• **PROVIDED INFORMATION**
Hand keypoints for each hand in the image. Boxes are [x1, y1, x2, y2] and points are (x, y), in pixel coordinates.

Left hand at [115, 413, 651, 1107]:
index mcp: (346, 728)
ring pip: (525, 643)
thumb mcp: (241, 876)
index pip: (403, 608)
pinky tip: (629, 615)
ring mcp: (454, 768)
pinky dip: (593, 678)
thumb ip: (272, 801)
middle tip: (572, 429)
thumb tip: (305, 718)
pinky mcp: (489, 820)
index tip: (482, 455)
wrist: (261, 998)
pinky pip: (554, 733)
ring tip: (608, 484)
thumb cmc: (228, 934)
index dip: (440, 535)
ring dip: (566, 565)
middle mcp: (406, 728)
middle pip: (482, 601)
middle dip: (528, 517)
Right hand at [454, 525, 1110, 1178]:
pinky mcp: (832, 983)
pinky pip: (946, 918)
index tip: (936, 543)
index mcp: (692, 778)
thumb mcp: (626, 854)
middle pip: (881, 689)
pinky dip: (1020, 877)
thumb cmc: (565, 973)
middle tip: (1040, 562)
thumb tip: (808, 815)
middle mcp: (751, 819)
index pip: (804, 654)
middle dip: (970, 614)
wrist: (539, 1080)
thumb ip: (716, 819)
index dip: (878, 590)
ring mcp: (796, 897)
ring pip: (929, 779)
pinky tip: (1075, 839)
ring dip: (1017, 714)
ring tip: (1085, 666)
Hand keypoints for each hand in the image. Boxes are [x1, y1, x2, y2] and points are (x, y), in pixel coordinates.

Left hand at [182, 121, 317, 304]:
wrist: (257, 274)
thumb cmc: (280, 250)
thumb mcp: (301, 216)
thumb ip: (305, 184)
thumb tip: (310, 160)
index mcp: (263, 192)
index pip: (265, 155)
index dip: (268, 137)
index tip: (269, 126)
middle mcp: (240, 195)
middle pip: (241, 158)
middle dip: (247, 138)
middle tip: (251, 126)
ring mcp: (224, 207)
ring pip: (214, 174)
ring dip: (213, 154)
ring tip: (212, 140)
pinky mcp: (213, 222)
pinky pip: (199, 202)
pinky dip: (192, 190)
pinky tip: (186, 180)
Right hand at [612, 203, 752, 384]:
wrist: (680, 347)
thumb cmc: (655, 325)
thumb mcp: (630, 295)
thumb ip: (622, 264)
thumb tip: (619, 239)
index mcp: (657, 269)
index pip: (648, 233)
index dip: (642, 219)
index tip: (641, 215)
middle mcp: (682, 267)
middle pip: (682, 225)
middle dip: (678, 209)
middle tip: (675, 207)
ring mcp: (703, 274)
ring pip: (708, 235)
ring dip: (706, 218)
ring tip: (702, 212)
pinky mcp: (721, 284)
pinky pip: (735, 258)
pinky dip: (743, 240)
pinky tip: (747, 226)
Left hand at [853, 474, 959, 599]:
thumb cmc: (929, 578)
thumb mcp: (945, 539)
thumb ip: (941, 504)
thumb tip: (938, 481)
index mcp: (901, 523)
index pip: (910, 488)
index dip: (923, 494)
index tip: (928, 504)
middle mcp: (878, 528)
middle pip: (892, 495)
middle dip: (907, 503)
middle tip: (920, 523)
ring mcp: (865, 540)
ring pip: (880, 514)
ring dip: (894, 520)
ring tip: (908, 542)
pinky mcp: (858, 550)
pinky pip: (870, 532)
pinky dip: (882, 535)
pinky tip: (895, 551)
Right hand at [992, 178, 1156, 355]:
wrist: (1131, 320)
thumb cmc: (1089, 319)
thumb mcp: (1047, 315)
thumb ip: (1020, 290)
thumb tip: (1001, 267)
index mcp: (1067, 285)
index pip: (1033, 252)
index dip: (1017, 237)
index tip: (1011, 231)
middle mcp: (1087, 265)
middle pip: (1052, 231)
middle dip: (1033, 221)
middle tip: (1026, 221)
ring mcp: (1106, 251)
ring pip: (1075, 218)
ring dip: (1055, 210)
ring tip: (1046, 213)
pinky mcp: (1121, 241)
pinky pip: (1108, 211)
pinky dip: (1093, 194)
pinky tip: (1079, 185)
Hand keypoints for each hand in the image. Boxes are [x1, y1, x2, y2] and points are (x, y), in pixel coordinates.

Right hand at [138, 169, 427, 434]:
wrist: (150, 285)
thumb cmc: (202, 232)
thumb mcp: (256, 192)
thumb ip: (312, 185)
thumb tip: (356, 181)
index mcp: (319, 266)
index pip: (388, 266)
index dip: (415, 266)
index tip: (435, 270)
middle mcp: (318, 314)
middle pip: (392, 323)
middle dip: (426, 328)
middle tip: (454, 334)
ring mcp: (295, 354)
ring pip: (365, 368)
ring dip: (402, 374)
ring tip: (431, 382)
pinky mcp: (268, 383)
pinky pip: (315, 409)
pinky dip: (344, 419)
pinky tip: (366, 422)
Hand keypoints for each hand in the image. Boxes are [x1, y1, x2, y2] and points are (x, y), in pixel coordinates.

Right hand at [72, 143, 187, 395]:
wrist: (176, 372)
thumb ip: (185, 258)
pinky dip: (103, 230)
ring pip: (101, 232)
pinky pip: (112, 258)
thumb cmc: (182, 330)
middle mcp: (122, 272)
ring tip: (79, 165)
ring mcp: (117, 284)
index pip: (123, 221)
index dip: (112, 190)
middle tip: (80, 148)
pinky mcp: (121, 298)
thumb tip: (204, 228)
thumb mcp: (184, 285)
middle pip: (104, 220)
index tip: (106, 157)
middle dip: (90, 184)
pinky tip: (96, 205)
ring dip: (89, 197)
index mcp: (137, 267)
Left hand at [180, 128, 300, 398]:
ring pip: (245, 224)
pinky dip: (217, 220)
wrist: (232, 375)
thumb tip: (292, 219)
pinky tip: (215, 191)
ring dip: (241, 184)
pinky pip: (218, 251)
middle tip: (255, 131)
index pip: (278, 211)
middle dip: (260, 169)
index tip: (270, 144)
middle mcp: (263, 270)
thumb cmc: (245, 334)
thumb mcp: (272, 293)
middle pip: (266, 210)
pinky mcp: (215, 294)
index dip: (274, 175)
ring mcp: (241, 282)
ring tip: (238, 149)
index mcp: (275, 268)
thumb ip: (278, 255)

• **TO DO**
Print out the data exactly once more.

• **EXERCISE SOLUTION**
Hand keypoints for each hand in the image. Boxes are [x1, y1, x2, y2] and points are (x, y), in pixel coordinates.

Left hand at [115, 413, 651, 1107]:
index mcp: (346, 728)
ring pip: (525, 643)
thumb mcp: (241, 876)
index pip: (403, 608)
pinky tip: (629, 615)
ring mcp: (454, 768)
pinky dip: (593, 678)
thumb ip: (272, 801)
middle tip: (572, 429)
thumb tip: (305, 718)
pinky mcp: (489, 820)
index tip: (482, 455)
wrist: (261, 998)
pinky pip: (554, 733)
ring tip: (608, 484)
thumb cmc: (228, 934)
index dip: (440, 535)
ring dip: (566, 565)
middle mcp: (406, 728)
middle pip: (482, 601)
middle dip: (528, 517)
Right hand at [454, 525, 1110, 1178]:
pinky mcp: (832, 983)
pinky pip: (946, 918)
index tip: (936, 543)
index mcp: (692, 778)
thumb mcp: (626, 854)
middle pip: (881, 689)
pinky dip: (1020, 877)
thumb cmc: (565, 973)
middle tip: (1040, 562)
thumb tip: (808, 815)
middle mcp: (751, 819)
index pip: (804, 654)
middle dip: (970, 614)
wrist: (539, 1080)
thumb ip: (716, 819)
index dip: (878, 590)
ring mcp: (796, 897)
ring pip: (929, 779)
pinky tip: (1075, 839)
ring dip: (1017, 714)
ring tip: (1085, 666)
Hand keypoints for each hand in the image. Boxes are [x1, y1, x2, y2] and points are (x, y), in pixel coordinates.

Left hand at [182, 121, 317, 304]:
wrist: (257, 274)
thumb cmc: (280, 250)
thumb mcp: (301, 216)
thumb ip: (305, 184)
thumb tip: (310, 160)
index mcp: (263, 192)
index pip: (265, 155)
index dip: (268, 137)
index tip: (269, 126)
middle mcp: (240, 195)
middle pip: (241, 158)
middle dip: (247, 138)
middle tip: (251, 126)
ring mcp: (224, 207)
ring pip: (214, 174)
ring dip: (213, 154)
ring tip: (212, 140)
pinky mcp: (213, 222)
pinky pip: (199, 202)
pinky dip: (192, 190)
pinky tip: (186, 180)
Right hand at [612, 203, 752, 384]:
wrist: (680, 347)
thumb cmc: (655, 325)
thumb mcp: (630, 295)
thumb ip: (622, 264)
thumb tip: (619, 239)
index mcp: (657, 269)
index pip: (648, 233)
index dip: (642, 219)
index tip: (641, 215)
middle mcp: (682, 267)
middle pip: (682, 225)
middle dip: (678, 209)
middle tip: (675, 207)
ring mcp: (703, 274)
ring pip: (708, 235)
ring dip: (706, 218)
ring tip: (702, 212)
pinky mcp: (721, 284)
pinky pip: (735, 258)
pinky dip: (743, 240)
pinky tip: (747, 226)
Left hand at [853, 474, 959, 599]:
thumb cmc: (929, 578)
thumb mcp: (945, 539)
thumb ip: (941, 504)
thumb tip: (938, 481)
index mcp: (901, 523)
index pip: (910, 488)
index dip: (923, 494)
index tip: (928, 504)
middle mcp: (878, 528)
middle pip: (892, 495)
middle dip: (907, 503)
middle tip: (920, 523)
ring mcp: (865, 540)
ring pip: (880, 514)
ring dip: (894, 520)
ring tip: (908, 542)
pinky mcp: (858, 550)
pinky pip: (870, 532)
pinky dip: (882, 535)
pinky tip: (895, 551)
Right hand at [992, 178, 1156, 355]:
wrist: (1131, 320)
thumb cmc: (1089, 319)
thumb mcp: (1047, 315)
thumb ip: (1020, 290)
thumb tip: (1001, 267)
index mcp: (1067, 285)
index pip: (1033, 252)
index dip: (1017, 237)
index tip: (1011, 231)
middle mcp: (1087, 265)
middle pip: (1052, 231)
middle dip: (1033, 221)
middle tip: (1026, 221)
ring mcp: (1106, 251)
ring pip: (1075, 218)
ring dip: (1055, 210)
ring tip: (1046, 213)
pinky mcp: (1121, 241)
pinky pip: (1108, 211)
pinky dip: (1093, 194)
pinky tip: (1079, 185)
Hand keypoints for each hand in the image. Boxes are [x1, y1, x2, y2] and points are (x, y), in pixel coordinates.

Right hand at [138, 169, 427, 434]:
wrist: (150, 285)
thumb cmc: (202, 232)
thumb mcp: (256, 192)
thumb ip: (312, 185)
thumb tip: (356, 181)
index mcp: (319, 266)
index pip: (388, 266)
index dip: (415, 266)
index tip: (435, 270)
middle mcp: (318, 314)
middle pip: (392, 323)
middle dip: (426, 328)
middle tip: (454, 334)
ring mcp: (295, 354)
ring pip: (365, 368)
ring dip: (402, 374)
ring tip: (431, 382)
pinky mcp: (268, 383)
pinky pip: (315, 409)
pinky dip: (344, 419)
pinky tip: (366, 422)
Hand keypoints for each hand in the image. Boxes are [x1, y1, x2, y2] and points are (x, y), in pixel coordinates.

Right hand at [72, 143, 187, 395]:
wrist: (176, 372)
thumb ip: (185, 258)
pinky dip: (103, 230)
ring pip: (101, 232)
pinky pip: (112, 258)
thumb cmc: (182, 330)
middle mcp: (122, 272)
ring tip: (79, 165)
ring mcp: (117, 284)
index pip: (123, 221)
index dip: (112, 190)
middle tip: (80, 148)
pinky mcp: (121, 298)
thumb tip: (204, 228)
thumb mcp: (184, 285)
middle pip: (104, 220)
index tip: (106, 157)
middle dip: (90, 184)
pinky tip: (96, 205)
ring dip: (89, 197)
index mcp: (137, 267)
Left hand at [180, 128, 300, 398]:
ring pip: (245, 224)
pinky dip: (217, 220)
wrist: (232, 375)
thumb tip: (292, 219)
pinky tip: (215, 191)
ring dip: (241, 184)
pinky pip: (218, 251)
middle tip: (255, 131)
index pip: (278, 211)
middle dip: (260, 169)
index tip: (270, 144)
middle mcp: (263, 270)
thumb cmc: (245, 334)
thumb mcp: (272, 293)
middle pip: (266, 210)
pinky mcp: (215, 294)
index dip: (274, 175)
ring mcp: (241, 282)
ring tip: (238, 149)
index mcp: (275, 268)
thumb ip: (278, 255)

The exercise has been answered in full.